Cashbox described it as "soft rock, with elegant acoustic guitar work, glistening harmonies, light rhythm and electric piano touches." Record World called it a "willowy ballad," saying that "the soft vocals and
smooth flow are well-suited for soft -rock fans and A/C -pop."

This song was featured in an episode of Family Guy, "Emission Impossible", the 1981 American film Private Lessons, and the Australian film Hotel de Love.

==Personnel==
- Russell Hitchcock – vocals
- Graham Russell – vocals, guitar
- Frank Esler-Smith – keyboards

==Chart performance==
Within six weeks after its release, the song made it to the top 40 and was in the top 10 seven weeks after that. It spent four weeks at number three on the Billboard Hot 100 chart in May 1980 and topped the Billboard Adult Contemporary chart for six weeks that same year.

== Music videos ==
There are two music videos for "Lost in Love". One, an official video, has Air Supply singing on a blue background, while their entire band of additional personnel play their music for them. The other one has Air Supply singing live at a concert.

==Charts==

===Weekly charts===

| Chart (1979–1980) | Peak position |
|---|---|
| Australian (Kent Music Report) | 13 |
| Canada RPM Top Singles | 4 |
| Canada RPM Adult Contemporary | 1 |
| France | 10 |
| New Zealand (Recorded Music NZ) | 3 |
| US Billboard Hot 100 | 3 |
| US Adult Contemporary (Billboard) | 1 |
| US Cashbox Top 100 | 2 |

===Year-end charts===

| Chart (1979) | Rank |
|---|---|
| Australia (Kent Music Report) | 82 |
| New Zealand (RIANZ) | 47 |
| Chart (1980) | Rank |
| Canada | 51 |
| US Billboard Hot 100 | 15 |
| US Cash Box | 15 |

==Certifications==

| Region | Certification | Certified units/sales |
| New Zealand (RMNZ) | Gold | 15,000^{‡} |
| United States (RIAA) | Gold | 500,000^{‡} |
^{‡} Sales+streaming figures based on certification alone.

== Dickey Lee and Kathy Burdick version ==
A country music version of "Lost in Love" was recorded later in 1980 by singers Dickey Lee and Kathy Burdick. This version peaked at number 30 on the Billboard Country chart.

== Demis Roussos version ==

That same year 1980, Demis Roussos covered the song on his 1980 studio album Man of the World.

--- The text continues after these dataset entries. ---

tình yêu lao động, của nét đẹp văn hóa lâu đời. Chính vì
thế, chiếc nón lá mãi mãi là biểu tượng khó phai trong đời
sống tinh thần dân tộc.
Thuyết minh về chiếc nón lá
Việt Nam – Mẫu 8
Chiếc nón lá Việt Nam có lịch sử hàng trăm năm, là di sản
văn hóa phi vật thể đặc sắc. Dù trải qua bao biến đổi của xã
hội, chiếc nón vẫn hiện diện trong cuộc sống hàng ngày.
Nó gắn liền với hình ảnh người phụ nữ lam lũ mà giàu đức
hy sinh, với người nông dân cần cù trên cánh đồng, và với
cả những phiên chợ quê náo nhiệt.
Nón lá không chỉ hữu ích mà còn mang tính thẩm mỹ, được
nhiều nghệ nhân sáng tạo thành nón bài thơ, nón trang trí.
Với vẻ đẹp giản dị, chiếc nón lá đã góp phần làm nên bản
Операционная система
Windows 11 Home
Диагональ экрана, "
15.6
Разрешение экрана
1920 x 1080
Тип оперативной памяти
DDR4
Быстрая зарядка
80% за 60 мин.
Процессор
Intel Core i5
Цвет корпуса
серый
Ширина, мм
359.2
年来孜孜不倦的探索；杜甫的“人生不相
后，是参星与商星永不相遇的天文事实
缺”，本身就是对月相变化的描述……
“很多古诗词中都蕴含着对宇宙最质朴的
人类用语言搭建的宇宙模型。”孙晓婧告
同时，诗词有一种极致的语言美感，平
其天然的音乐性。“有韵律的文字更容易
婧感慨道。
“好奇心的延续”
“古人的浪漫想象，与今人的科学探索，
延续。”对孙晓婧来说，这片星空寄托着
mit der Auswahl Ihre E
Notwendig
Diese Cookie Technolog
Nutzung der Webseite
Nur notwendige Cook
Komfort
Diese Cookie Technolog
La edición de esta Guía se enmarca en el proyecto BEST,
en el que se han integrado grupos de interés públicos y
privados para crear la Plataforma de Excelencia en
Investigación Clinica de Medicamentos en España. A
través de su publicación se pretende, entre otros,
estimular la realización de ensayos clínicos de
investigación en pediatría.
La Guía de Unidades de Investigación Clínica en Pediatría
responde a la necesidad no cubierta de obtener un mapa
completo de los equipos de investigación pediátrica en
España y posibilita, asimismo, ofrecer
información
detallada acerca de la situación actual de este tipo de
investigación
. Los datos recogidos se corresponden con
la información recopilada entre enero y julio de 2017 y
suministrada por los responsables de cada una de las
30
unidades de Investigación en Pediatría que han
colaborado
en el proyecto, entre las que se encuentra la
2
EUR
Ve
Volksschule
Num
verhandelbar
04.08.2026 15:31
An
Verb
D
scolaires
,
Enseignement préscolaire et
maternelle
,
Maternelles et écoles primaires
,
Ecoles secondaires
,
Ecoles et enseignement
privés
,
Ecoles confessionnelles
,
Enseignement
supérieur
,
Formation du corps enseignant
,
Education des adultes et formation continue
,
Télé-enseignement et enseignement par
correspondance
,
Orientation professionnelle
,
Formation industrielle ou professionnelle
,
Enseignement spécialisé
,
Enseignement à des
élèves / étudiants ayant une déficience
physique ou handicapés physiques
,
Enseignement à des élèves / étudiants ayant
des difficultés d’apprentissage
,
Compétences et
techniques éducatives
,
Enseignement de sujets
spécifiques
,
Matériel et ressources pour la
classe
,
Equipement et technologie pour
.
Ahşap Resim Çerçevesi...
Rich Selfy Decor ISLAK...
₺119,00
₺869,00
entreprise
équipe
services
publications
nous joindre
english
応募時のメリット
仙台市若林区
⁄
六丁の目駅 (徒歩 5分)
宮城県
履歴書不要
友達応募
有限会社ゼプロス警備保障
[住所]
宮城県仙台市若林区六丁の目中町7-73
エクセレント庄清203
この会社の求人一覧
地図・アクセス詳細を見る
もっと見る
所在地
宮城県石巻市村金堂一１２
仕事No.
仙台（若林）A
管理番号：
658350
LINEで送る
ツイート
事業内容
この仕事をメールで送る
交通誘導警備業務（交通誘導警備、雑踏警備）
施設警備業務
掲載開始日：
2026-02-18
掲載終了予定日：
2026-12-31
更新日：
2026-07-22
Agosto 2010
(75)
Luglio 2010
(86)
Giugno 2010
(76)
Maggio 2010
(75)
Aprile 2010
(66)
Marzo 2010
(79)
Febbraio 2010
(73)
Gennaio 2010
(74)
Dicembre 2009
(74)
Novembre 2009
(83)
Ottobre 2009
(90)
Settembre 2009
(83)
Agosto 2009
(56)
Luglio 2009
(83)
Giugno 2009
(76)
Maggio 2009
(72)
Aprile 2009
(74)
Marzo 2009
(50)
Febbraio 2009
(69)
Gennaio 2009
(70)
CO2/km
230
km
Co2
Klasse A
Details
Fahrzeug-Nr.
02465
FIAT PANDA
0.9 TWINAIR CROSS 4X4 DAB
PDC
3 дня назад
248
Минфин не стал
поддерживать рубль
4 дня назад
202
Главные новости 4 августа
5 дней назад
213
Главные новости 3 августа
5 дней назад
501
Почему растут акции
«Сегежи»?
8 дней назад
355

The recording featured singer Florence Warner. The cover was also released as a single, which reached no. 3 in Belgium (Flanders) and no. 4 in the Netherlands.

The recording was produced by David Mackay.

=== Track listing ===
7" single Mercury 6000 419 (1980, Germany, Netherlands, Portugal, UK, Peru, South Africa, etc.)

 A. "Lost in Love" (featuring Florence Warner) (3:31)
 B. "Had to Run'" (3:04)

7" single Mercury 6000 601 (1980, Italy)

 A. "Lost in Love" (featuring Florence Warner) (3:30)
 B. "Nascerà (Highway Home)'" (3:10)

=== Charts ===

| Chart (1980) | Peak position |
|---|---|
| Belgium (Ultratop 50 Flanders) | 3 |
| Netherlands (Single Top 100) | 4 |

== Deep Obsession version ==
In 1998, "Lost in Love" was covered by New Zealand pop group Deep Obsession. It was released as their debut single and topped the charts in their homeland, staying at number one for two weeks in August 1998.